In the aftermath of the collapse of the third Cruz prosecution, public sentiment that the prosecutors had been conspiring to frame Cruz became so pervasive that former Cook County Assistant State's Attorney William Kunkle was appointed to investigate the DuPage sheriffs and the prosecutor's office. In December, the prosecutors announced they would not prosecute Alex Hernandez for a fourth time.

In June 1996 a grand jury was convened to hear evidence of possible crimes committed by the DuPage prosecutors and sheriffs.
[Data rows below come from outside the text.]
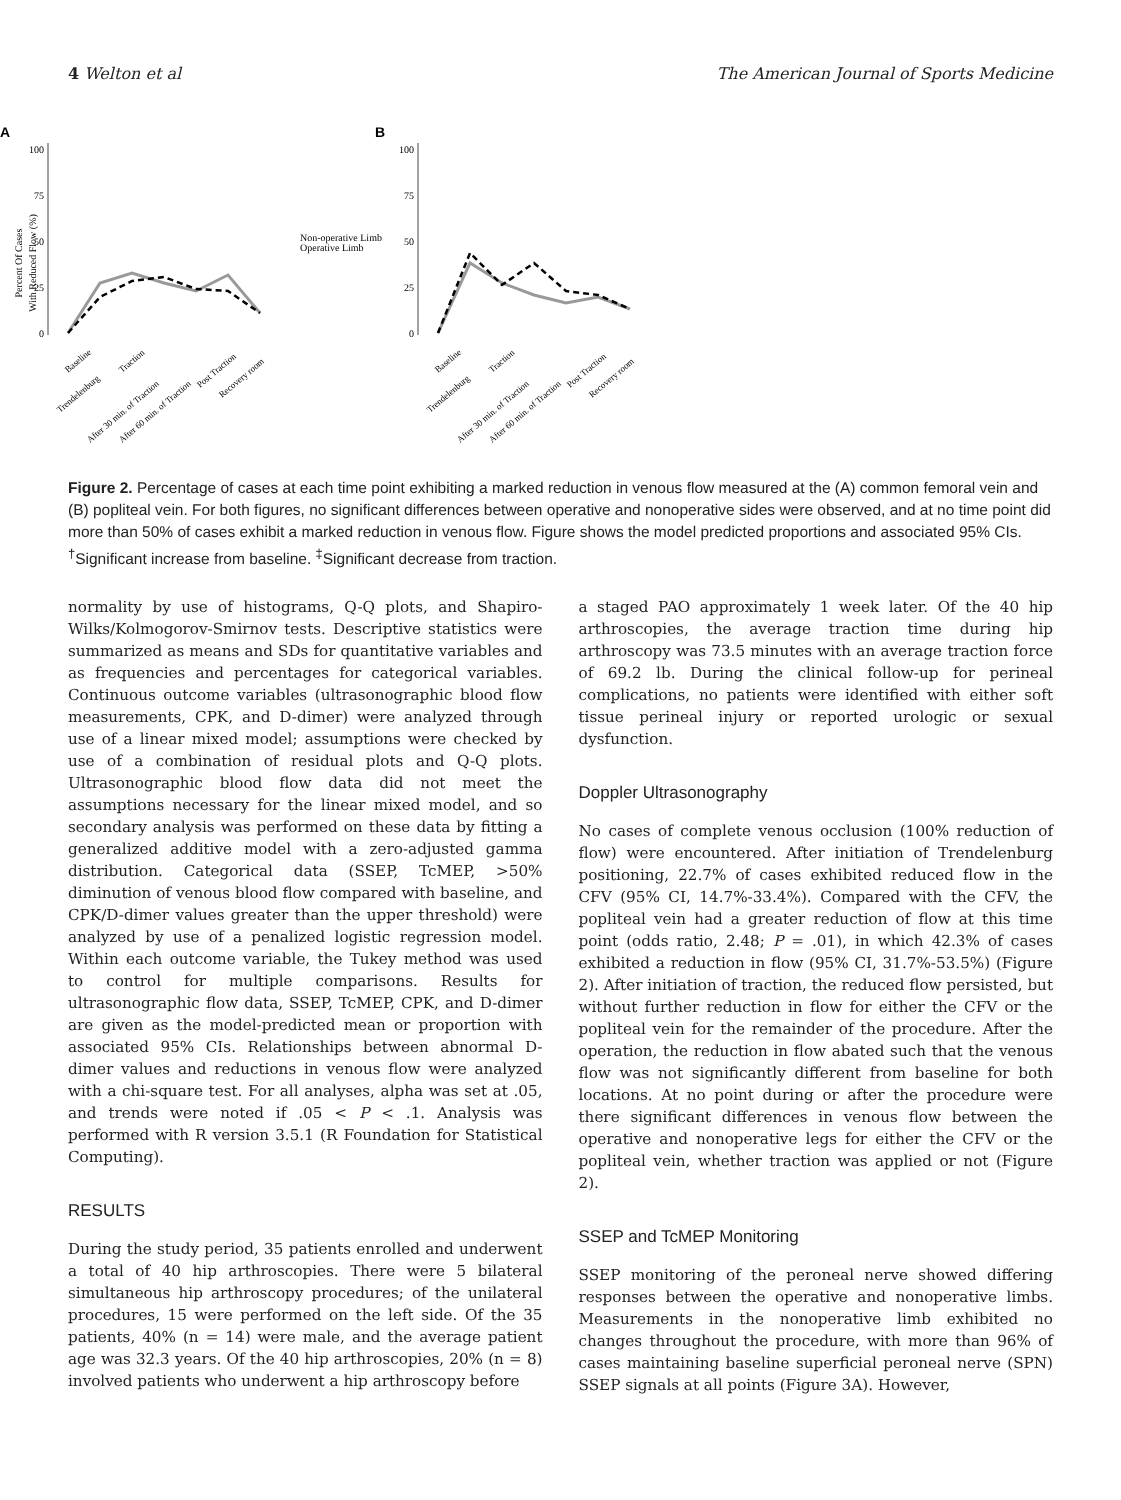4 Welton et al The American Journal of Sports Medicine
A
B
Percent Of Cases
With Reduced Flow (%)
100
75
50
25
0
100
75
50
25
0
Non-operative Limb
Operative Limb
Baseline
Trendelenburg
Traction
After 30 min. of Traction
After 60 min. of Traction
Post Traction
Recovery room
Baseline
Trendelenburg
Traction
After 30 min. of Traction
After 60 min. of Traction
Post Traction
Recovery room
Figure 2. Percentage of cases at each time point exhibiting a marked reduction in venous flow measured at the (A) common femoral vein and (B) popliteal vein. For both figures, no significant differences between operative and nonoperative sides were observed, and at no time point did more than 50% of cases exhibit a marked reduction in venous flow. Figure shows the model predicted proportions and associated 95% CIs. <sup>†</sup>Significant increase from baseline. <sup>‡</sup>Significant decrease from traction.
normality by use of histograms, Q-Q plots, and Shapiro-Wilks/Kolmogorov-Smirnov tests. Descriptive statistics were summarized as means and SDs for quantitative variables and as frequencies and percentages for categorical variables. Continuous outcome variables (ultrasonographic blood flow measurements, CPK, and D-dimer) were analyzed through use of a linear mixed model; assumptions were checked by use of a combination of residual plots and Q-Q plots. Ultrasonographic blood flow data did not meet the assumptions necessary for the linear mixed model, and so secondary analysis was performed on these data by fitting a generalized additive model with a zero-adjusted gamma distribution. Categorical data (SSEP, TcMEP, >50% diminution of venous blood flow compared with baseline, and CPK/D-dimer values greater than the upper threshold) were analyzed by use of a penalized logistic regression model. Within each outcome variable, the Tukey method was used to control for multiple comparisons. Results for ultrasonographic flow data, SSEP, TcMEP, CPK, and D-dimer are given as the model-predicted mean or proportion with associated 95% CIs. Relationships between abnormal D-dimer values and reductions in venous flow were analyzed with a chi-square test. For all analyses, alpha was set at .05, and trends were noted if .05 < P < .1. Analysis was performed with R version 3.5.1 (R Foundation for Statistical Computing).
RESULTS
During the study period, 35 patients enrolled and underwent a total of 40 hip arthroscopies. There were 5 bilateral simultaneous hip arthroscopy procedures; of the unilateral procedures, 15 were performed on the left side. Of the 35 patients, 40% (n = 14) were male, and the average patient age was 32.3 years. Of the 40 hip arthroscopies, 20% (n = 8) involved patients who underwent a hip arthroscopy before
a staged PAO approximately 1 week later. Of the 40 hip arthroscopies, the average traction time during hip arthroscopy was 73.5 minutes with an average traction force of 69.2 lb. During the clinical follow-up for perineal complications, no patients were identified with either soft tissue perineal injury or reported urologic or sexual dysfunction.
Doppler Ultrasonography
No cases of complete venous occlusion (100% reduction of flow) were encountered. After initiation of Trendelenburg positioning, 22.7% of cases exhibited reduced flow in the CFV (95% CI, 14.7%-33.4%). Compared with the CFV, the popliteal vein had a greater reduction of flow at this time point (odds ratio, 2.48; P = .01), in which 42.3% of cases exhibited a reduction in flow (95% CI, 31.7%-53.5%) (Figure 2). After initiation of traction, the reduced flow persisted, but without further reduction in flow for either the CFV or the popliteal vein for the remainder of the procedure. After the operation, the reduction in flow abated such that the venous flow was not significantly different from baseline for both locations. At no point during or after the procedure were there significant differences in venous flow between the operative and nonoperative legs for either the CFV or the popliteal vein, whether traction was applied or not (Figure 2).
SSEP and TcMEP Monitoring
SSEP monitoring of the peroneal nerve showed differing responses between the operative and nonoperative limbs. Measurements in the nonoperative limb exhibited no changes throughout the procedure, with more than 96% of cases maintaining baseline superficial peroneal nerve (SPN) SSEP signals at all points (Figure 3A). However,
Despite an internal sheriff's department investigation that found no evidence of false testimony by detectives the grand jury returned a 47-count indictment against three DuPage prosecutors and four sheriff's officers.

A major issue in the case against the DuPage 7 was the fact or fiction of an alleged “dream statement” made by Cruz on May 9, 1983. Prosecutors claimed Cruz had described a dream to sheriff's officers about the kidnapping and disclosed elements that had not been made public and could only be known by the real killer. However, this alleged statement was never reported in the sheriffs' record of the discussion written up a day later. In fact it was never documented, and it only emerged as a critical part of the case immediately before the 1985 trial.
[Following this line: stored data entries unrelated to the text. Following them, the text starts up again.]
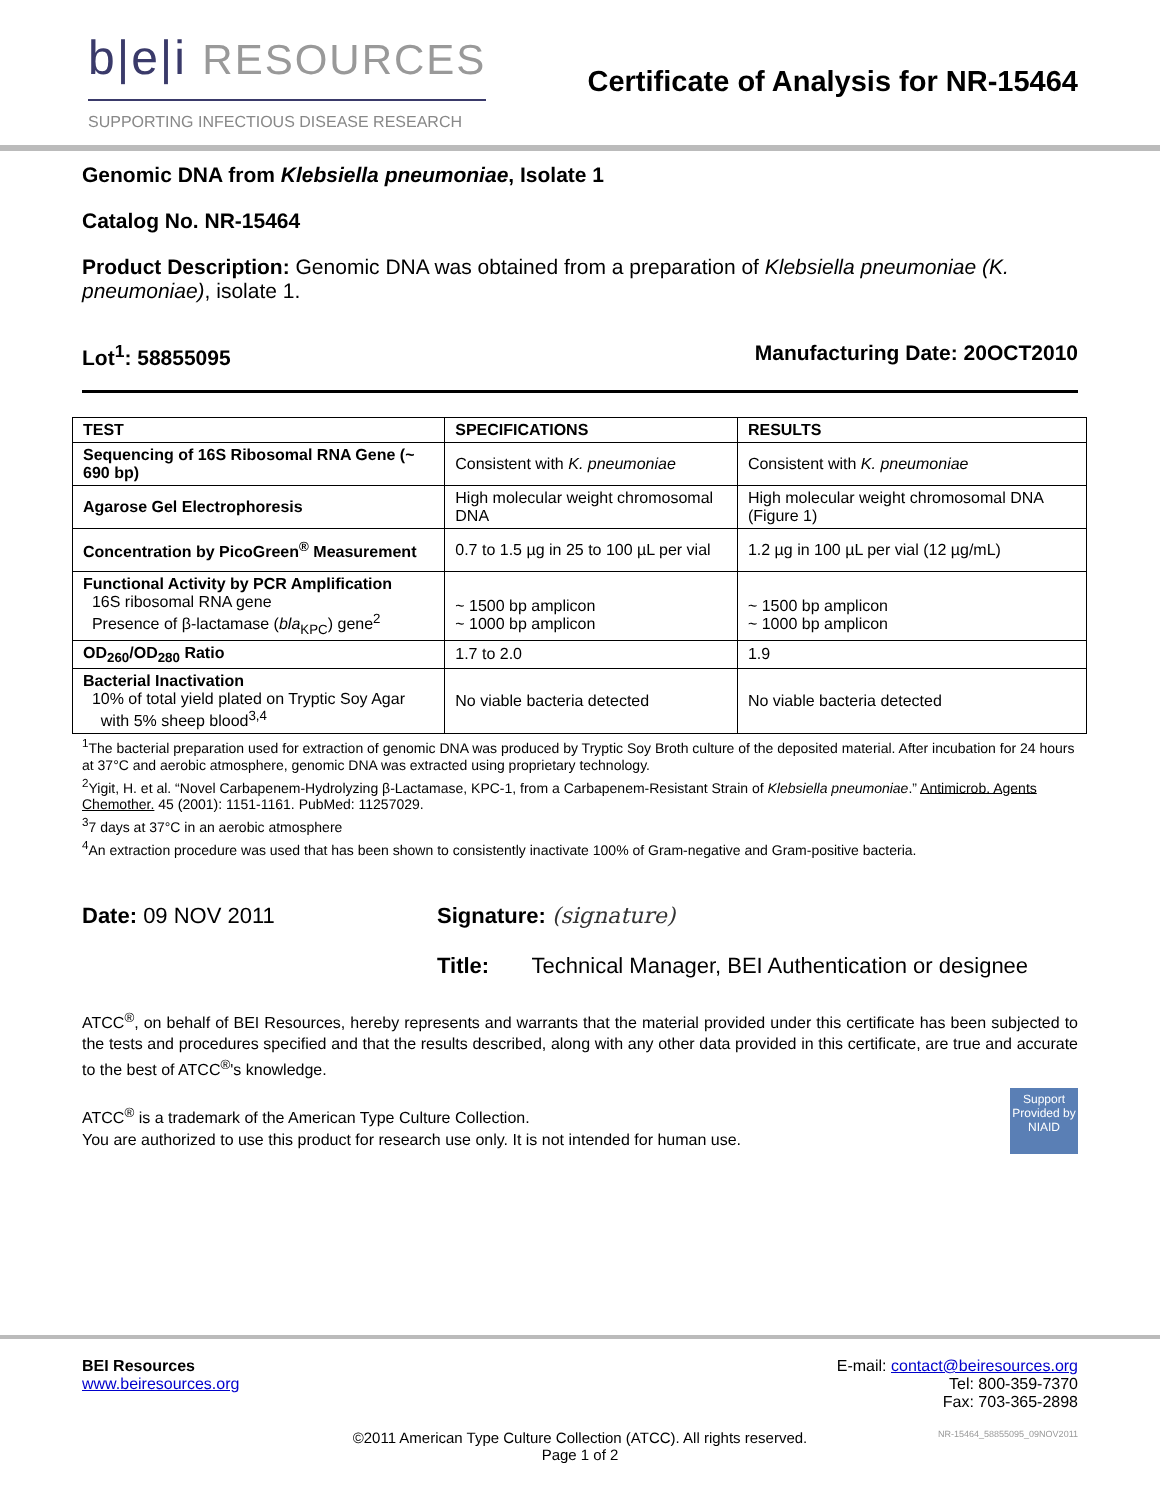b|e|i RESOURCES
SUPPORTING INFECTIOUS DISEASE RESEARCH
Certificate of Analysis for NR-15464
Genomic DNA from Klebsiella pneumoniae, Isolate 1
Catalog No. NR-15464
Product Description: Genomic DNA was obtained from a preparation of Klebsiella pneumoniae (K. pneumoniae), isolate 1.
Lot<sup>1</sup>: 58855095 Manufacturing Date: 20OCT2010
| TEST | SPECIFICATIONS | RESULTS |
| --- | --- | --- |
| Sequencing of 16S Ribosomal RNA Gene (~ 690 bp) | Consistent with K. pneumoniae | Consistent with K. pneumoniae |
| Agarose Gel Electrophoresis | High molecular weight chromosomal DNA | High molecular weight chromosomal DNA (Figure 1) |
| Concentration by PicoGreen<sup>®</sup> Measurement | 0.7 to 1.5 µg in 25 to 100 µL per vial | 1.2 µg in 100 µL per vial (12 µg/mL) |
| Functional Activity by PCR Amplification 16S ribosomal RNA gene Presence of β-lactamase ( bla<sub>KPC</sub>) gene<sup>2</sup> | ~ 1500 bp amplicon ~ 1000 bp amplicon | ~ 1500 bp amplicon ~ 1000 bp amplicon |
| OD<sub>260</sub>/OD<sub>280</sub> Ratio | 1.7 to 2.0 | 1.9 |
| Bacterial Inactivation 10% of total yield plated on Tryptic Soy Agar with 5% sheep blood<sup>3,4</sup> | No viable bacteria detected | No viable bacteria detected |
<sup>1</sup> The bacterial preparation used for extraction of genomic DNA was produced by Tryptic Soy Broth culture of the deposited material. After incubation for 24 hours at 37°C and aerobic atmosphere, genomic DNA was extracted using proprietary technology.
<sup>2</sup> Yigit, H. et al. “Novel Carbapenem-Hydrolyzing β-Lactamase, KPC-1, from a Carbapenem-Resistant Strain of Klebsiella pneumoniae.” Antimicrob. Agents Chemother. 45 (2001): 1151-1161. PubMed: 11257029.
<sup>3</sup> 7 days at 37°C in an aerobic atmosphere
<sup>4</sup> An extraction procedure was used that has been shown to consistently inactivate 100% of Gram-negative and Gram-positive bacteria.
Date: 09 NOV 2011 Signature: (signature)
Title: Technical Manager, BEI Authentication or designee
ATCC<sup>®</sup>, on behalf of BEI Resources, hereby represents and warrants that the material provided under this certificate has been subjected to the tests and procedures specified and that the results described, along with any other data provided in this certificate, are true and accurate to the best of ATCC<sup>®</sup>'s knowledge.
ATCC<sup>®</sup> is a trademark of the American Type Culture Collection.
You are authorized to use this product for research use only. It is not intended for human use.
Support Provided by NIAID
BEI Resources
www.beiresources.org
E-mail: contact@beiresources.org
Tel: 800-359-7370
Fax: 703-365-2898
©2011 American Type Culture Collection (ATCC). All rights reserved.
Page 1 of 2
NR-15464_58855095_09NOV2011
During the trial against the DuPage prosecutors and sheriff's officers, Special Prosecutor William Kunkle gave a half dozen reasons why jurors should conclude that the reports of a dream statement was concocted by the authorities to frame Cruz.
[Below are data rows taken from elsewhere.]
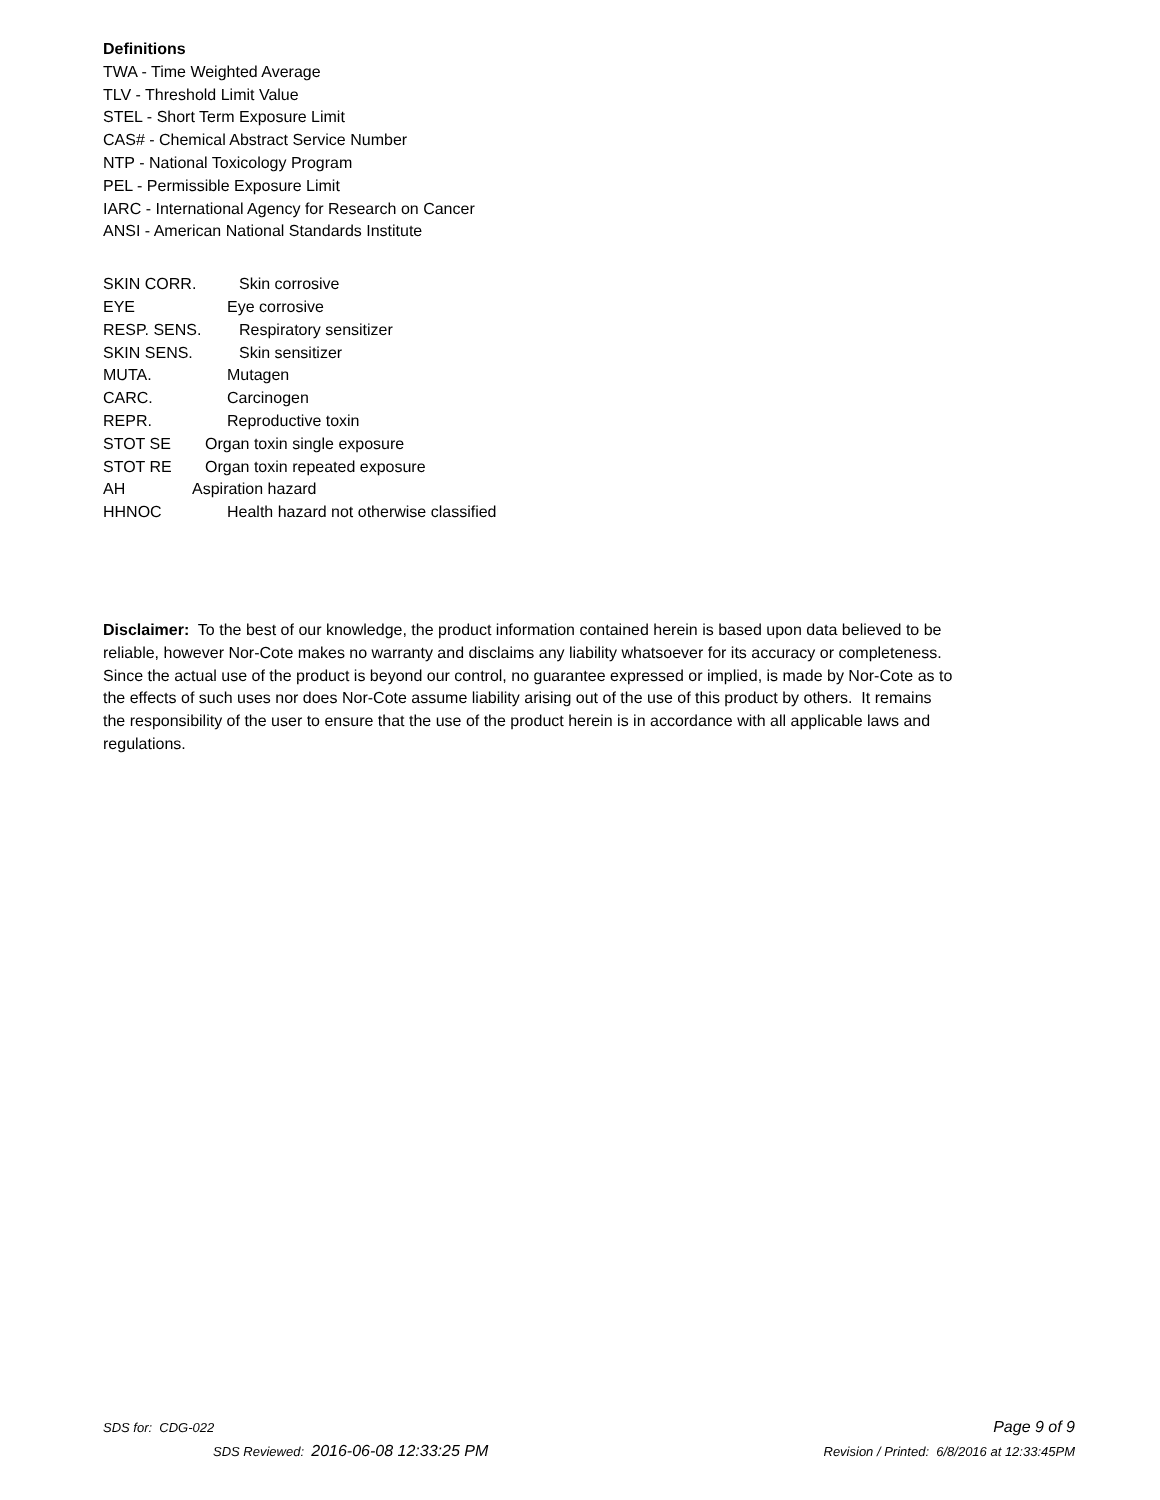Definitions
TWA - Time Weighted Average
TLV - Threshold Limit Value
STEL - Short Term Exposure Limit
CAS# - Chemical Abstract Service Number
NTP - National Toxicology Program
PEL - Permissible Exposure Limit
IARC - International Agency for Research on Cancer
ANSI - American National Standards Institute
SKIN CORR. Skin corrosive
EYE Eye corrosive
RESP. SENS. Respiratory sensitizer
SKIN SENS. Skin sensitizer
MUTA. Mutagen
CARC. Carcinogen
REPR. Reproductive toxin
STOT SE Organ toxin single exposure
STOT RE Organ toxin repeated exposure
AH Aspiration hazard
HHNOC Health hazard not otherwise classified
Disclaimer: To the best of our knowledge, the product information contained herein is based upon data believed to be reliable, however Nor-Cote makes no warranty and disclaims any liability whatsoever for its accuracy or completeness. Since the actual use of the product is beyond our control, no guarantee expressed or implied, is made by Nor-Cote as to the effects of such uses nor does Nor-Cote assume liability arising out of the use of this product by others. It remains the responsibility of the user to ensure that the use of the product herein is in accordance with all applicable laws and regulations.
SDS for: CDG-022 Page 9 of 9
SDS Reviewed: 2016-06-08 12:33:25 PM Revision / Printed: 6/8/2016 at 12:33:45PM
Kunkle cited the testimony of Officer Kurzawa, who admitted he had never been told not to write a police report about information like the “dream statement” before May 9, 1983, or afterwards. Kurzawa and another officer who allegedly heard the statement testified they got in touch with Prosecutor Knight on the evening of May 9, who told them not to include the statement in a police report because he was going to use it in front of the grand jury a couple of days later. But during the grand jury questioning, prosecutor Knight never mentioned Cruz's alleged dream statement.

The defense attorneys argued that the prosecutors and police had made some foolish mistakes, but these were not intentional criminal acts or a criminal conspiracy. They also denounced Cruz as a compulsive liar who may very well have been involved in the crime or known who was involved. “To say they don't have a smoking gun is a gross understatement of this case,'' defense attorney Terry Ekl said of Kunkle. “My client [former prosecutor Thomas Knight] is a smart guy. If he wanted to frame Rolando Cruz, he would be dead right now.''

Despite a compelling case establishing the frame up of Rolando Cruz, the jury did not convict the defendants. This, no doubt, has something to do with the weight of a law-and-order atmosphere that has been cultivated by right-wing politicians for some 20 years. From this viewpoint, no methods employed by prosecutors or police can be considered too extreme because these forces are supposedly the “thin line” that defends society from uncivilized criminals. In such an atmosphere concern for the democratic rights of those in the clutches of the police and prosecutors is denounced as coddling criminals.

The jury in the wealthy DuPage County suburb appeared to accept such a position. After their innocent verdict was delivered, the jury left the courtroom, but many of them returned to join the celebration of the indicted lawmen. A number of reporters commented that they have never seen such a demonstration. Some jurors even continued the celebration with the prosecutors and police at a steak lounge until early the next morning.

The defendants were also aided by the favorable rulings of trial judge William Kelly, who dropped charges against prosecutors King and Kilander and then acquitted Officer Winkler in a bench trial that coincided with the jury trial.

Rolando Cruz reacted to the acquittal four days later at the federal courthouse in downtown Chicago where his lawyers were filing papers to re-start his civil suit that had been put on hold during the criminal proceedings. "It is not over, and they know it is not over by a long shot," Cruz told a gathering of reporters.